Traumas can lead you to choose unhealthy partners and stay with them too long
Traumas in your family of origin (both "big T" and "little t") can leave you with insecurities and feelings of not being deserving of love. Therefore you may be more likely to tolerate disrespectful behavior or make excuses for your partner rather than setting boundaries or leaving. You may feel that a dysfunctional relationship is the best you can do or be too scared of being alone to leave even an abusive partner. You may take on too much of the guilt and blame or be easily manipulated (as you were by your dysfunctional parent). You may be drawn to abusive or unloving partners because of trauma bonding. Trauma can make you addicted to intensity so you reject the friendly, honest, respectful person in favor of the inconsistent, rejecting, demeaning, or manipulative one.

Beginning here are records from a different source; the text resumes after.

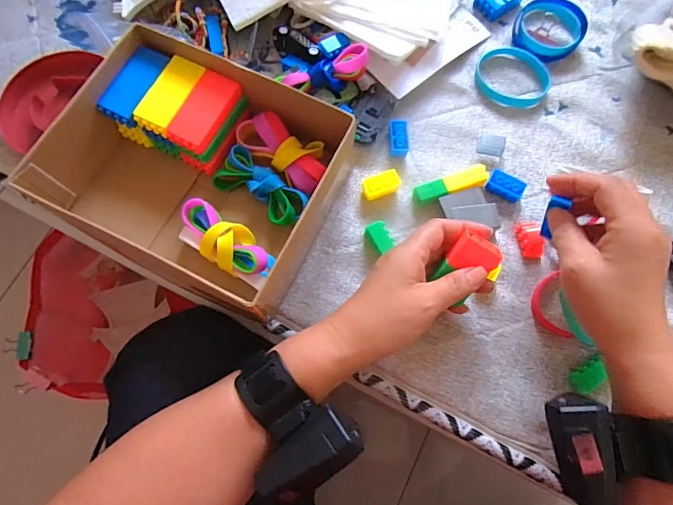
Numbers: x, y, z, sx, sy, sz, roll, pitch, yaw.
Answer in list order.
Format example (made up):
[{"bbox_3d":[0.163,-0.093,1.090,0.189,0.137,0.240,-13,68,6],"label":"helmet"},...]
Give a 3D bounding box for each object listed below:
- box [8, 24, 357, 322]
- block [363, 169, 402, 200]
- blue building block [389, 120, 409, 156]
[{"bbox_3d":[-0.112,-0.065,0.374,0.219,0.082,0.169,26,75,8],"label":"box"},{"bbox_3d":[0.041,-0.061,0.407,0.035,0.014,0.019,-23,74,-7],"label":"block"},{"bbox_3d":[0.058,-0.108,0.421,0.017,0.017,0.034,0,73,0],"label":"blue building block"}]

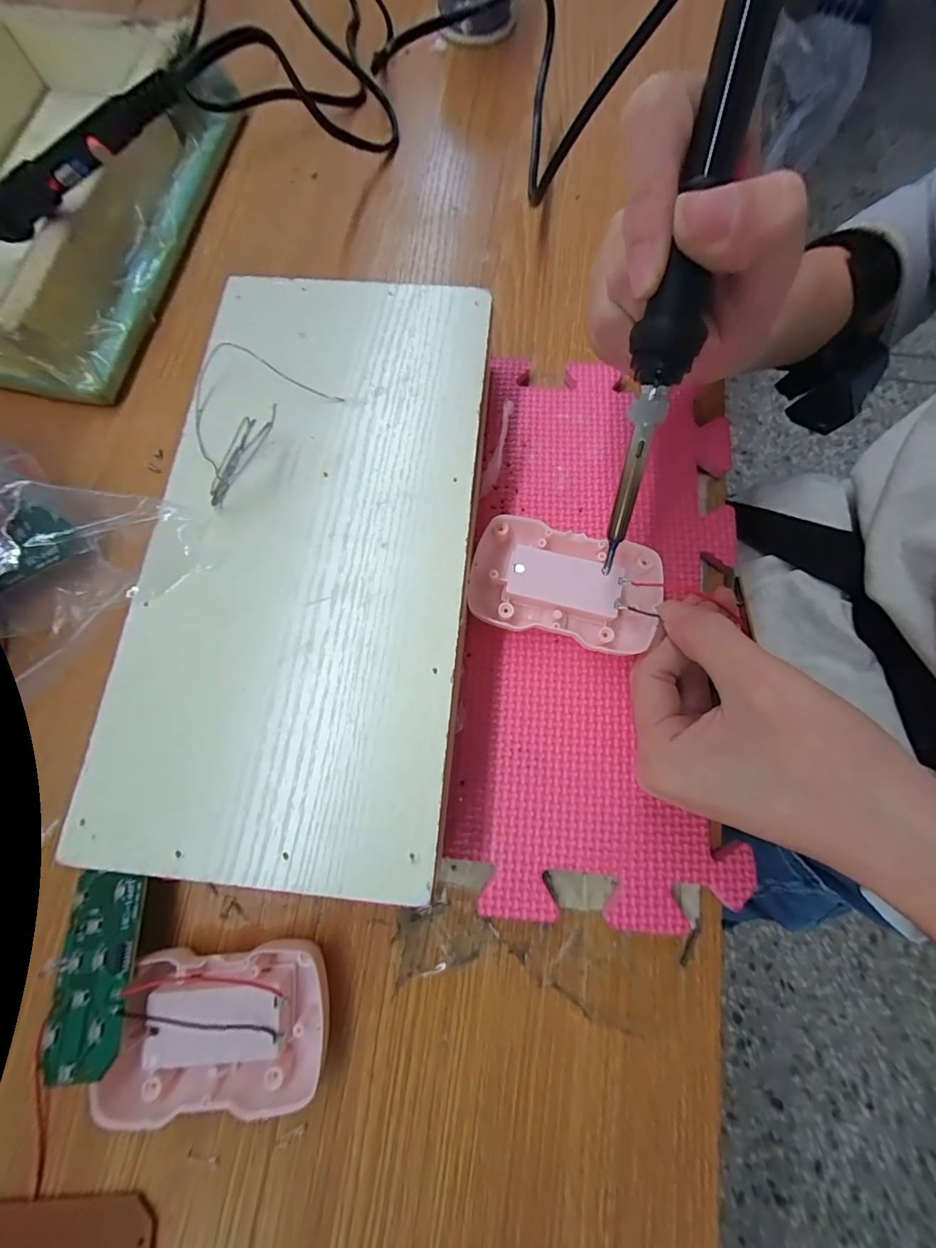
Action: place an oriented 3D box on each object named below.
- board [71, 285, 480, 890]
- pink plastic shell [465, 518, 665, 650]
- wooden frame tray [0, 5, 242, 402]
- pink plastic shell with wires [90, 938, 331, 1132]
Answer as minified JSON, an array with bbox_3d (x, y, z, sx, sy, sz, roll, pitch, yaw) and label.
[{"bbox_3d":[-0.066,-0.039,0.171,0.130,0.005,0.260,5,77,2],"label":"board"},{"bbox_3d":[0.046,-0.021,0.201,0.088,0.015,0.049,16,78,5],"label":"pink plastic shell"},{"bbox_3d":[-0.266,-0.272,0.261,0.173,0.047,0.262,13,77,4],"label":"wooden frame tray"},{"bbox_3d":[-0.101,0.163,0.167,0.080,0.023,0.054,-4,77,0],"label":"pink plastic shell with wires"}]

If any of these patterns sound familiar it might be a good idea to get an evaluation by a mental health professional. Self-help books and articles may help as well, depending on the level of severity. Interpersonal traumas leave their legacy through enduring beliefs and patterns of behavior that make it more difficult for you to find and maintain genuinely loving and authentic relationships. By becoming aware of these patterns you can begin to think and act differently, giving yourself more respect, protection, and self-love and making wiser decisions about relationships and whom to partner with. You can learn not to have relationship discussions when triggered and the increased feelings of self-worth may make you less sensitized to conflict and rejection so you are less likely to overreact to relationship ups and downs with primitive, emergency responses.